# Assignment:
Copy out each line of the material below that holds the string "oriented".

════════════════════

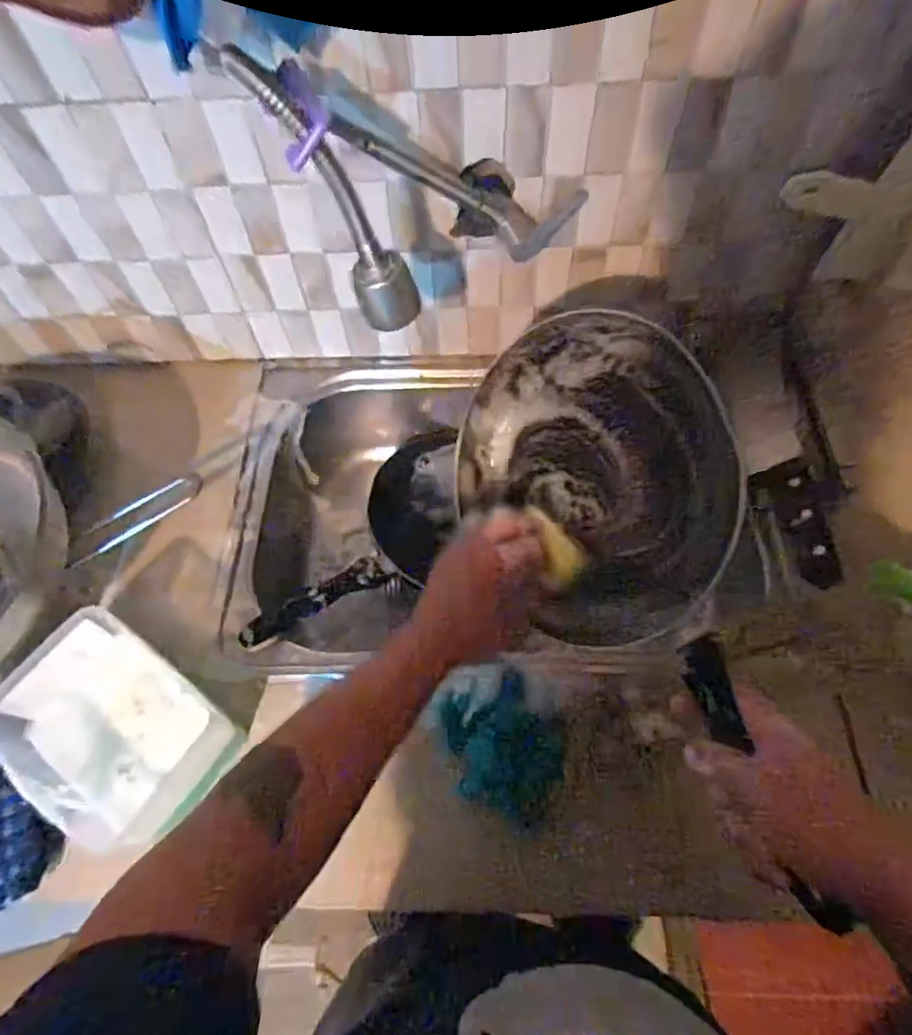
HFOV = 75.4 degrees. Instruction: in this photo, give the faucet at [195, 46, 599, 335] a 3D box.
[{"bbox_3d":[-0.023,-0.256,0.496,0.098,0.145,0.351,38,41,20],"label":"faucet"}]

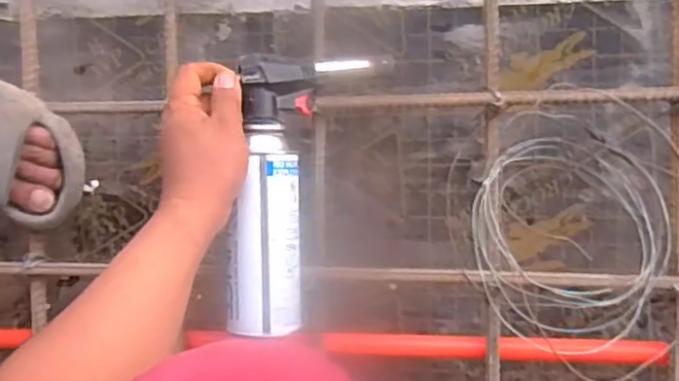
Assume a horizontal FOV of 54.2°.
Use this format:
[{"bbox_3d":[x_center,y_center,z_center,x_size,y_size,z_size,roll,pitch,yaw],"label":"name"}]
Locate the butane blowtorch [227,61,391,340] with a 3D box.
[{"bbox_3d":[-0.039,-0.002,0.586,0.112,0.062,0.256,7,86,6],"label":"butane blowtorch"}]

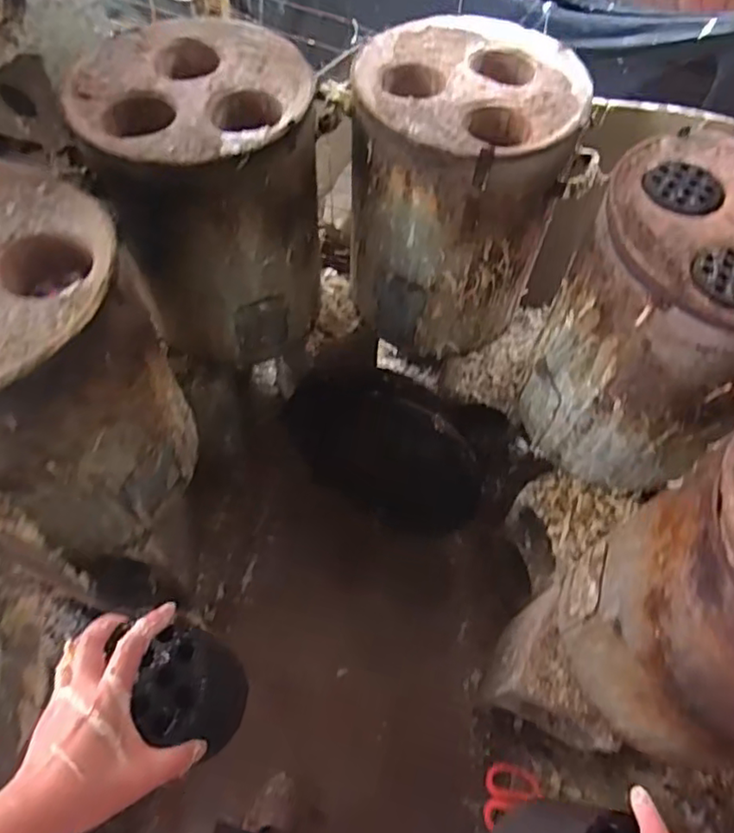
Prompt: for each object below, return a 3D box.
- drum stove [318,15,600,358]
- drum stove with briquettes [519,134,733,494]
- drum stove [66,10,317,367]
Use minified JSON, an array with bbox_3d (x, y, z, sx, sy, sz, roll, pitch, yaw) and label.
[{"bbox_3d":[0.156,-0.401,1.134,0.355,0.456,0.376,-30,66,-20],"label":"drum stove"},{"bbox_3d":[0.489,-0.143,0.995,0.349,0.449,0.357,29,62,13],"label":"drum stove with briquettes"},{"bbox_3d":[-0.270,-0.370,1.104,0.353,0.474,0.379,2,59,-3],"label":"drum stove"}]

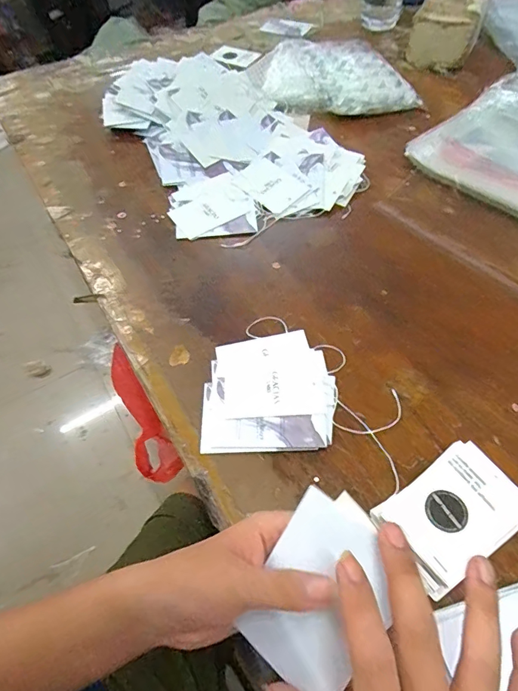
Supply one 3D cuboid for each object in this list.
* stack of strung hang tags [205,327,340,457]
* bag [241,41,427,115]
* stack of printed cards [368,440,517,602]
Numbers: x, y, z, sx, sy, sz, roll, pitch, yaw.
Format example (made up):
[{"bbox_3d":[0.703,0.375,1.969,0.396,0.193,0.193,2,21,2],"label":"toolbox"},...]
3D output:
[{"bbox_3d":[0.009,0.040,0.412,0.119,0.007,0.123,-2,54,2],"label":"stack of strung hang tags"},{"bbox_3d":[0.115,-0.449,0.736,0.301,0.054,0.183,13,56,12],"label":"bag"},{"bbox_3d":[0.141,0.127,0.328,0.099,0.032,0.066,-29,58,-17],"label":"stack of printed cards"}]

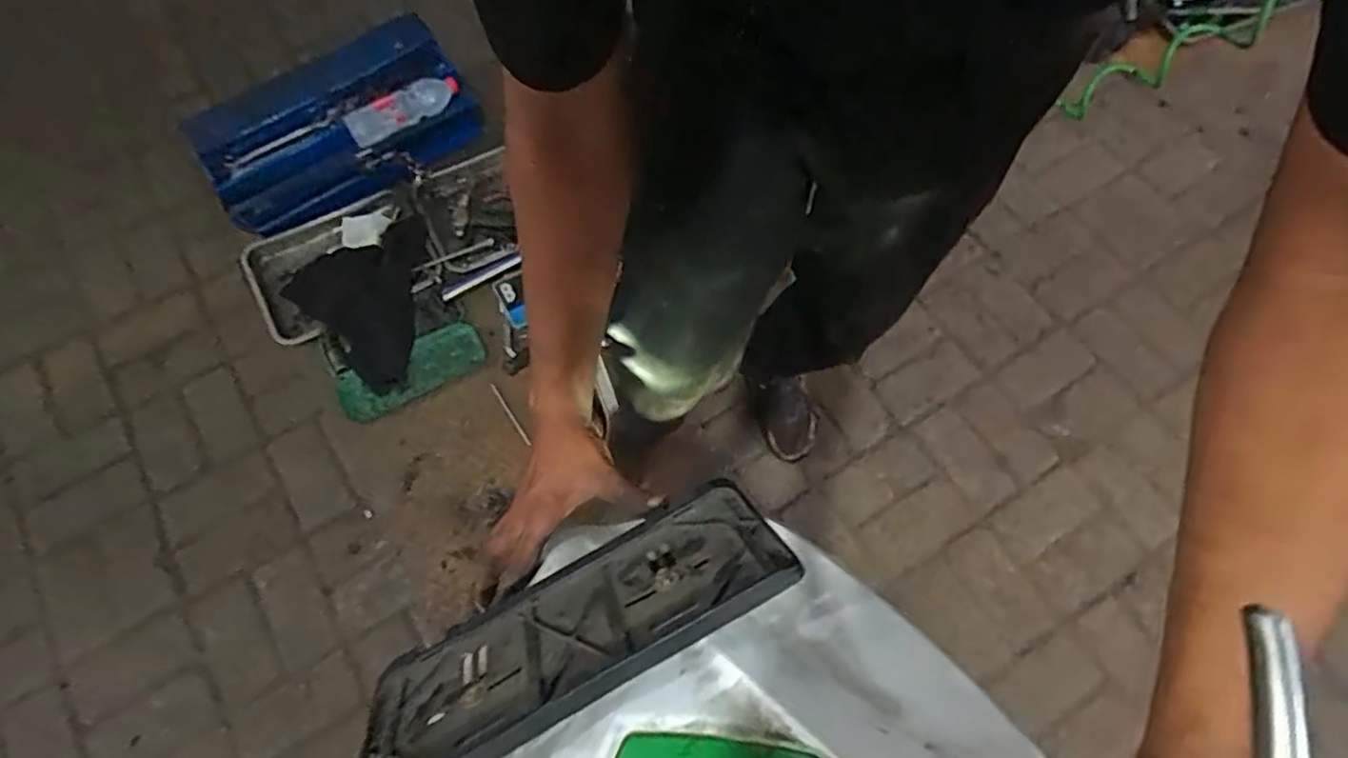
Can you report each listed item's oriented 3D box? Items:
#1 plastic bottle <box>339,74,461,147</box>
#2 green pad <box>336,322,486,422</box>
[{"bbox_3d":[-0.571,-0.568,1.428,0.074,0.067,0.270,29,51,11],"label":"plastic bottle"},{"bbox_3d":[-0.542,-0.021,1.406,0.297,0.023,0.106,-32,93,-27],"label":"green pad"}]

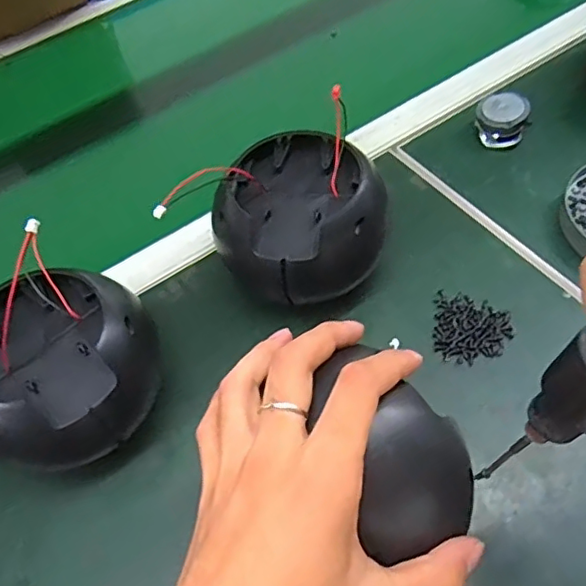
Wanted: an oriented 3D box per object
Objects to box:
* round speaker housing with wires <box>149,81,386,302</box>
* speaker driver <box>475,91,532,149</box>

════════════════════

# Answer to the problem:
Can you report each listed item's oriented 3D box? Items:
Wanted: an oriented 3D box per object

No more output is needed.